PROBLEM:
Please reproduce the lines of the records, starting at the first line and ending at the line that contains "readers to let them have a better knowledge", with both ends included.

DATA SUPPLIED:

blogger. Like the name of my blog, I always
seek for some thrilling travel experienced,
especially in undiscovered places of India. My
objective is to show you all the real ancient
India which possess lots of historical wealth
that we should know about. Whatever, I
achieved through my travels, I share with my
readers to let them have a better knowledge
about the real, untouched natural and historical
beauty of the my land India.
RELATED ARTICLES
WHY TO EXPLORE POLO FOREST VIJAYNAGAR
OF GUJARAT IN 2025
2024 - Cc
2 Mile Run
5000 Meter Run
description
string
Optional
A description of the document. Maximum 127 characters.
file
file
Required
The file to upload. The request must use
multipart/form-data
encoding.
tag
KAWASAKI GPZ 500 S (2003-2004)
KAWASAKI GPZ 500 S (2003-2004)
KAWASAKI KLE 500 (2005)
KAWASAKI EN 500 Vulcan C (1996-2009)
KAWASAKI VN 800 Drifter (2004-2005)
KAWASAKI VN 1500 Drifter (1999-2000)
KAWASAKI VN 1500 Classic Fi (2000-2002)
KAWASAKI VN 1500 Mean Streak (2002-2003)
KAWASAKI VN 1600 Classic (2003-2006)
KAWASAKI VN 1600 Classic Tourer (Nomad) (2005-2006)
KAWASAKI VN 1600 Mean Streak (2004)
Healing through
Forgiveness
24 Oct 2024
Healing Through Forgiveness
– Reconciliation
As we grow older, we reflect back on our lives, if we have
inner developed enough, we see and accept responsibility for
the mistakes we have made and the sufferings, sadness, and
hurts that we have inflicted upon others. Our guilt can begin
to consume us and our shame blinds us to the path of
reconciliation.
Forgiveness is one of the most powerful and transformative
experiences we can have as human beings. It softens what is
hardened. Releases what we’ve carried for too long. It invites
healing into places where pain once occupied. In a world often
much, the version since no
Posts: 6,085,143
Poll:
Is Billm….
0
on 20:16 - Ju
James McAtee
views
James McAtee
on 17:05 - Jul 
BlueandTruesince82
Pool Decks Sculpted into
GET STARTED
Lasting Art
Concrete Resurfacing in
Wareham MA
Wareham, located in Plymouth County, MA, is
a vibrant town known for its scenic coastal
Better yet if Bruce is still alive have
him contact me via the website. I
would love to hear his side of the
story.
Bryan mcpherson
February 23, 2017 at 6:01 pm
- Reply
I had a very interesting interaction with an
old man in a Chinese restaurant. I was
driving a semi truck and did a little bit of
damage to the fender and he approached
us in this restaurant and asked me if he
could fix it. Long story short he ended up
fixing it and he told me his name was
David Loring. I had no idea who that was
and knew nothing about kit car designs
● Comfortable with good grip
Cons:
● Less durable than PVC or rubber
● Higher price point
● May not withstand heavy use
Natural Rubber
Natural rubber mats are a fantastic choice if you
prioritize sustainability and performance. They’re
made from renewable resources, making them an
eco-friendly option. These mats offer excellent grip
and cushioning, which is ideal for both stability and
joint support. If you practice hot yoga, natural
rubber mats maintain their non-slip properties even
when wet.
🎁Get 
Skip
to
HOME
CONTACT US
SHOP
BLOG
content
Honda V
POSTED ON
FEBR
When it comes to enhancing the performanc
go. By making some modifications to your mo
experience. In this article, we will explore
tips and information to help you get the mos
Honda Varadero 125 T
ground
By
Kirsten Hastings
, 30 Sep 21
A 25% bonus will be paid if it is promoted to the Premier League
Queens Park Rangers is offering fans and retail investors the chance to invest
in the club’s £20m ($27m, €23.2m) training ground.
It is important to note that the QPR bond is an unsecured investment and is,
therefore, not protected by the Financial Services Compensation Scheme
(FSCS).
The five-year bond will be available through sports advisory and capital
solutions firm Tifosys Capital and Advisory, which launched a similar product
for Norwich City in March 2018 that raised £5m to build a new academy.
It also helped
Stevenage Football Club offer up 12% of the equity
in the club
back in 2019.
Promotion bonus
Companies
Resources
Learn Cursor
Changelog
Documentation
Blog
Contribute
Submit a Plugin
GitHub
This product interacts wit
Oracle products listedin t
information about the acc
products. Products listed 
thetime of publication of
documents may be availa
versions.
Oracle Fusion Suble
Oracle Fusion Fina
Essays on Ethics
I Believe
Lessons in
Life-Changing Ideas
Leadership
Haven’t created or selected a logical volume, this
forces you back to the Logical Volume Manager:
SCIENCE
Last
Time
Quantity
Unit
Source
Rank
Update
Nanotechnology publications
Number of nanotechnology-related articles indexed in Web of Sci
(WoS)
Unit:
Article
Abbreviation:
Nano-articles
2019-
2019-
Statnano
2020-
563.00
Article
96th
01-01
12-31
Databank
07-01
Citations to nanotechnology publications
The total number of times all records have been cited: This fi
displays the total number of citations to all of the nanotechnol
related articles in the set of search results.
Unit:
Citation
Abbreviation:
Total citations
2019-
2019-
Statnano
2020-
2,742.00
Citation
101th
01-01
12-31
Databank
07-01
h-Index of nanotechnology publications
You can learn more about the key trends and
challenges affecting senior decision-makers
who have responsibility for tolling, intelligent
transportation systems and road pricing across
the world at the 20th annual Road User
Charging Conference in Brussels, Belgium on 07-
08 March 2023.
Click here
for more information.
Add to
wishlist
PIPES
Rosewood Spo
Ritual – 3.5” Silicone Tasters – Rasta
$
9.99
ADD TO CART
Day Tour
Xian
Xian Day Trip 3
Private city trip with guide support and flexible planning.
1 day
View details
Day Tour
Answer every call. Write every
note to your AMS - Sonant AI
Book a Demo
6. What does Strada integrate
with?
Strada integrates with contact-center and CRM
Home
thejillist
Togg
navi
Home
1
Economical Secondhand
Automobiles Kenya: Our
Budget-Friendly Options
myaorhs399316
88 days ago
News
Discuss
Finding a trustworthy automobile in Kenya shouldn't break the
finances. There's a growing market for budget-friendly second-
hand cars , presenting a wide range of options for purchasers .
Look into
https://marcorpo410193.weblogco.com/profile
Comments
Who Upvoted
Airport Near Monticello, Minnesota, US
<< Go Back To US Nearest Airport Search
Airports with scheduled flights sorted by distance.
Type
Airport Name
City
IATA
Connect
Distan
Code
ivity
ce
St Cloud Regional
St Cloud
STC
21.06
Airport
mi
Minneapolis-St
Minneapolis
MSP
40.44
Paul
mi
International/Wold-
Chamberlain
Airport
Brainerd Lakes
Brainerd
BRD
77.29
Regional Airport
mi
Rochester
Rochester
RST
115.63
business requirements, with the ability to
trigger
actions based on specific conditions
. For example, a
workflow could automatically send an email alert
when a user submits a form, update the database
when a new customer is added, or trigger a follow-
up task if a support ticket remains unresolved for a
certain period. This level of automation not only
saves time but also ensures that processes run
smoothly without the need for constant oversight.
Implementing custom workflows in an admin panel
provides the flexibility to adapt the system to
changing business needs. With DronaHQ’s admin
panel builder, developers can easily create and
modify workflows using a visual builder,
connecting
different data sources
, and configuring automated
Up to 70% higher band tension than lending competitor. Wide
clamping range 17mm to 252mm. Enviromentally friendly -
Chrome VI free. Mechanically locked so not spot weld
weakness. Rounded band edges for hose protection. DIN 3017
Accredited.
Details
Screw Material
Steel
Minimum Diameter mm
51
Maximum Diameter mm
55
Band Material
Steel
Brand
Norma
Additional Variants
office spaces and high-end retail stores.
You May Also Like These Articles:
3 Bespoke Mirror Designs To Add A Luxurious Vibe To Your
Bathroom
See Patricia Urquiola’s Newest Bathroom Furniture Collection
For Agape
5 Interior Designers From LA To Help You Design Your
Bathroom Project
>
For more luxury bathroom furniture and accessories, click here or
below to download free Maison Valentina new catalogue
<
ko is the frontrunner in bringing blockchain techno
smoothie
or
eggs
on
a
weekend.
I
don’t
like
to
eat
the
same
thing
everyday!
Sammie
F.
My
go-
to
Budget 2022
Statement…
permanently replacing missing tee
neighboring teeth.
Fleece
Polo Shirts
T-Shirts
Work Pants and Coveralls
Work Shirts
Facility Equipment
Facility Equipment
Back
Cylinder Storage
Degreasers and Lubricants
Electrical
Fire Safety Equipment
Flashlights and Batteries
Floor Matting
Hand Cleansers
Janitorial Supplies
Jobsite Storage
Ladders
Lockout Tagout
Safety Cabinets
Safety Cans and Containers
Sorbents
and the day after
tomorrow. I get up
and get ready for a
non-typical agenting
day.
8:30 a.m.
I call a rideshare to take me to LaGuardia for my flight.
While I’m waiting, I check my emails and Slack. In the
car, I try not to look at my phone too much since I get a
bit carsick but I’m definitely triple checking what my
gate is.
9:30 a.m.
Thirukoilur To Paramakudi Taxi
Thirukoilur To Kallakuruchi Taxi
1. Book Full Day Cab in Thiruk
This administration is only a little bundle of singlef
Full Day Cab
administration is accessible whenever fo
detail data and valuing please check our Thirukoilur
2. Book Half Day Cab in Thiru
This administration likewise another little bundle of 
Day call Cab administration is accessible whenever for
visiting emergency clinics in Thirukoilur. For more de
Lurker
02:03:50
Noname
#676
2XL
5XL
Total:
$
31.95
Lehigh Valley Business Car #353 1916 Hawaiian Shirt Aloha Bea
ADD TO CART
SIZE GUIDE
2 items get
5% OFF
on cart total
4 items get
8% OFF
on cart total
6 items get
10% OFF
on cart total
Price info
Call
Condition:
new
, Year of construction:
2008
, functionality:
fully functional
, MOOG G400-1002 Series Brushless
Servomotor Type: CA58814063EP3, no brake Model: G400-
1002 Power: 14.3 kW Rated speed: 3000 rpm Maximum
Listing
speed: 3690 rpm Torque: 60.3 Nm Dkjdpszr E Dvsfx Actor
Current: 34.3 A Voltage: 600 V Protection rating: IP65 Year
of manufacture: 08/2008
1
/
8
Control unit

SOLUTION TO THE PROBLEM:
blogger. Like the name of my blog, I always
seek for some thrilling travel experienced,
especially in undiscovered places of India. My
objective is to show you all the real ancient
India which possess lots of historical wealth
that we should know about. Whatever, I
achieved through my travels, I share with my
readers to let them have a better knowledge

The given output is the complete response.